Text shown Block Start

American Revolutionary War officer and Associate Justice Henry Brockholst Livingston bought the "Wittemount" estate from a man by the name of De Witt in 1782.
Brockholst Livingston developed the land on the estate more than had been done before. In 1797, he gave the property the new title “The Locusts” (not to be confused with Locust Grove) for its black locust trees. Livingston removed a log cabin from, and added a red brick mansion to, the property.
Livingston resided on the estate for some years before selling it to Major George William Augustus Provost.

George William Prevost inherited a large portion of this property and conveyed it in April 1811 to James Duane Livingston, son of Robert Cambridge Livingston. On October 19, 1835, James Livingston sold it to William C. Emmet of New York, who occupied it as a country seat until 1854, when it was purchased by William Brown Dinsmore (1810–1888), president of the Adams Express Company. The mansion was built by Dinsmore in 1873. The grounds surrounding the house formed a lawn of from fifty to sixty acres, beautified by extensive floral display and a profusion of bedding plants. Dinsmore had a particular interest in horticulture and especially floriculture.

Text shown Block End
Extracted records Block Start

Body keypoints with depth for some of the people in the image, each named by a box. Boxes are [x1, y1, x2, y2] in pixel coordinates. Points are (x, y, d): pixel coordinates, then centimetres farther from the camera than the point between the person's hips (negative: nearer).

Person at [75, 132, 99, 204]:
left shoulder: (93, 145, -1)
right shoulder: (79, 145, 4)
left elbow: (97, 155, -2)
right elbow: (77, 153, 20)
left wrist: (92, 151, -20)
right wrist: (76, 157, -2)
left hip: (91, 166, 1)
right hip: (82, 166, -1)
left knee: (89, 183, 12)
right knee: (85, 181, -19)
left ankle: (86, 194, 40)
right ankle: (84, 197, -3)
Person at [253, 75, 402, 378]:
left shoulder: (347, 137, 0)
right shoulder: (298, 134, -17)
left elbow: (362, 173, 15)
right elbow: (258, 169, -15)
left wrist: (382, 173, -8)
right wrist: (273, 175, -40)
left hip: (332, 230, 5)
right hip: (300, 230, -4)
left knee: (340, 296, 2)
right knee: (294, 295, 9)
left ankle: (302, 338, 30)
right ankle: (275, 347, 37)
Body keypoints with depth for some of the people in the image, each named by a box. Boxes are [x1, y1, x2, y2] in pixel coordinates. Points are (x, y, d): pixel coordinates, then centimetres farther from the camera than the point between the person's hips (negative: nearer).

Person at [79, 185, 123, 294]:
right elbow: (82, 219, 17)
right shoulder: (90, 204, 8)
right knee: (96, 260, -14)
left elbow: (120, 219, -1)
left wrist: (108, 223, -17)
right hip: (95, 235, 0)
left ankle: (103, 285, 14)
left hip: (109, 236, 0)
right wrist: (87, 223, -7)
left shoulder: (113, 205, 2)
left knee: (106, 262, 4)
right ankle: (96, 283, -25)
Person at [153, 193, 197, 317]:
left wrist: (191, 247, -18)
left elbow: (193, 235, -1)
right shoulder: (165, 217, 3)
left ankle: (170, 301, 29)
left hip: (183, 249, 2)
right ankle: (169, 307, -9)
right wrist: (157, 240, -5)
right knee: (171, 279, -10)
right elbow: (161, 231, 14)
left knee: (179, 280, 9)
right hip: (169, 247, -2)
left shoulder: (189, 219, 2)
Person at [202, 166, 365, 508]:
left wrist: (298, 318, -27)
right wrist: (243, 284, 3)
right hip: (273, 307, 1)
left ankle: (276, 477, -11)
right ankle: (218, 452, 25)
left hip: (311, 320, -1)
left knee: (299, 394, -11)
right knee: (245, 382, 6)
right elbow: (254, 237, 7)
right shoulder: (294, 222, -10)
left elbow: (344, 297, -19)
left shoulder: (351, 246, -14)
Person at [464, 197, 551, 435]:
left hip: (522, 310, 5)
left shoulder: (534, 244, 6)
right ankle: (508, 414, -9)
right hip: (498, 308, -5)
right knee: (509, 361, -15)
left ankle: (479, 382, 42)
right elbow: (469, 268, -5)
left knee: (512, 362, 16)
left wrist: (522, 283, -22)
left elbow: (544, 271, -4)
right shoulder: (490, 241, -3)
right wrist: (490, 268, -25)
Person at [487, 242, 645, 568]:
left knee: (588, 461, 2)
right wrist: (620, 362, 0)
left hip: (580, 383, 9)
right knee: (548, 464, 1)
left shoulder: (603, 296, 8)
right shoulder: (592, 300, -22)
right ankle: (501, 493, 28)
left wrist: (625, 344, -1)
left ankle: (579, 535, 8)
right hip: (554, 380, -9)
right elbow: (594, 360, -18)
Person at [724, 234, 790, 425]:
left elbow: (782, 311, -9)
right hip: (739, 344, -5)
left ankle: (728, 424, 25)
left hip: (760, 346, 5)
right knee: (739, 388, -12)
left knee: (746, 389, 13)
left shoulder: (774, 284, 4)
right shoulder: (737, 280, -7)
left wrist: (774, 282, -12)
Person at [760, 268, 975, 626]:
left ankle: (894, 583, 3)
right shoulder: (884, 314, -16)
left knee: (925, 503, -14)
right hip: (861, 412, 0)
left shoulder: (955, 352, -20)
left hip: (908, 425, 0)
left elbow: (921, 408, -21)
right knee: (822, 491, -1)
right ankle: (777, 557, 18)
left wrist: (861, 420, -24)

Extracted records Block End

Continue the history of The Locusts estate, picking up after its last sentence about Dinsmore's interest in horticulture.

Result for this task ->
Dinsmore added extensive gardens, farmland, and greenhouses to the estate. In the 19th century, the property was the subject of at least one American School painting. Helen Dinsmore Huntington, daughter William B. Dinsmore Jr. (1844–1906), inherited the property which was called "Staatsburg on Hudson". Huntington had the mansion demolished and replaced it with the current home in 1941. As part of the interior decoration, she had Albert Bierstadt's 1869 landscape painting Among the Sierra Nevada Mountains removed from its frame and glued to an interior wall in the new house. After divorcing her husband of 26 years, Vincent Astor, she married Lytle Hull. During that time, many famous musicians, such as Cole Porter, Leonard Bernstein, and Elsa Maxwell, visited the estate for galas held to support her philanthropic projects. Bob Guccione, founder and publisher of Penthouse Magazine, owned the property, utilizing it as a weekend country house. At the time, the property was referred to as “The Willows”.
In 2004, the estate was foreclosed before being bought by Uma Thurman and André Balazs.